Colorado is one of 16 states where state employees don’t have the right the negotiate a binding union contract. This session, Colorado WINS, the state employee union, worked with Democratic lawmakers to run a bill to change that.

The organization argued collective bargaining could help stem a staffing crisis among the state’s prison guards, mental health care workers and other employees. A recent white paper noted about one in five classified state positions were vacant as of last year — a 73 percent increase over the last decade.

But their plan hit a snag with Gov. Polis.

On Friday, the governor released a joint statement with Hilary Glasgow, Colorado WINS executive director.

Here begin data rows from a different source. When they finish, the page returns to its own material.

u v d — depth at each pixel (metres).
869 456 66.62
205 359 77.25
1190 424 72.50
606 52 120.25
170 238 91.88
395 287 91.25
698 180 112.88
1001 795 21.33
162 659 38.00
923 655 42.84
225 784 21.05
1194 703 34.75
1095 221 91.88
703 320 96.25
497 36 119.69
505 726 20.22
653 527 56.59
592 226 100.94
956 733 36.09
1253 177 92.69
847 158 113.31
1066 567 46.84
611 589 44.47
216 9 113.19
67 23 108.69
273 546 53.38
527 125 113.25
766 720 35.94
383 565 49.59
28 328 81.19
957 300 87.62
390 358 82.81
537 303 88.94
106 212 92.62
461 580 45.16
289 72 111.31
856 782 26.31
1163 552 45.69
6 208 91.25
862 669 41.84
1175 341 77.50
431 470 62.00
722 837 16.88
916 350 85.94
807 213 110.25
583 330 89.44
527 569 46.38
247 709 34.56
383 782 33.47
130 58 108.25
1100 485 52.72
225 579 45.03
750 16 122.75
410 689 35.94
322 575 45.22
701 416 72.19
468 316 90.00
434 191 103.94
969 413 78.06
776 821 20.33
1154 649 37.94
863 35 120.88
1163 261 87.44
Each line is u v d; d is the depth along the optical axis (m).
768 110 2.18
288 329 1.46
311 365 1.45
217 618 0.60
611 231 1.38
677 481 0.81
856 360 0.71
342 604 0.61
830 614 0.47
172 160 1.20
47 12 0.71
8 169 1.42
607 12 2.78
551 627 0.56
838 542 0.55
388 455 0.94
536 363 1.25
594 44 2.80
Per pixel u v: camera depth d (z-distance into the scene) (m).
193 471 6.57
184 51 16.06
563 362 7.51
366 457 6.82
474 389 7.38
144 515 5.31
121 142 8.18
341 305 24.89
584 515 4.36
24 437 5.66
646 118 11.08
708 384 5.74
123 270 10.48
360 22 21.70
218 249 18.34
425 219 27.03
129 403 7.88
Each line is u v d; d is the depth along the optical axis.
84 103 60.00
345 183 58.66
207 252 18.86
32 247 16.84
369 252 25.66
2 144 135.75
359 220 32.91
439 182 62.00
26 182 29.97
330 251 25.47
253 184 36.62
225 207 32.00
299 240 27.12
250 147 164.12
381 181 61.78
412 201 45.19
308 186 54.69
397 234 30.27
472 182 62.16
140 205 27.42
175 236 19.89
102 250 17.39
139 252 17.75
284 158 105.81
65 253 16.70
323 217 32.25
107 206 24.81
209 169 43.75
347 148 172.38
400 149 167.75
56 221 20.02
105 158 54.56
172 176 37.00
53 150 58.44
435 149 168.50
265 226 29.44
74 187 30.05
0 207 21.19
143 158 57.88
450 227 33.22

It said the bill had issues that couldn't be worked out with just a few days left in the legislative session.

“We are confident that we will successfully resolve these outstanding issues before the 2020 legislative session,” read the statement. “We believe we all benefit when frontline workers come together to find solutions so that Colorado is a place where all families and communities can thrive.”

The news may come as a surprise to fans of Gov. Polis. A number of unions endorsed the governor during his campaign. Polis also mentioned the importance of collective bargaining directly in his State of the State address, saying, “We will protect the rights of workers to organize and collectively bargain for the pay and benefits that they deserve.” That statement and others drew a clear contrast with governors in Republican states who have championed “right to work” laws that undercut the power of unions.

While Glasgow is sure some of her union members will be taken aback, she doesn’t think Gov. Polis has wavered on the underlying issue. She said differences between Colorado WINS and the administration came down to technical matters, like how collective bargaining could affect the employee pay scale and the governor’s authority to write a budget.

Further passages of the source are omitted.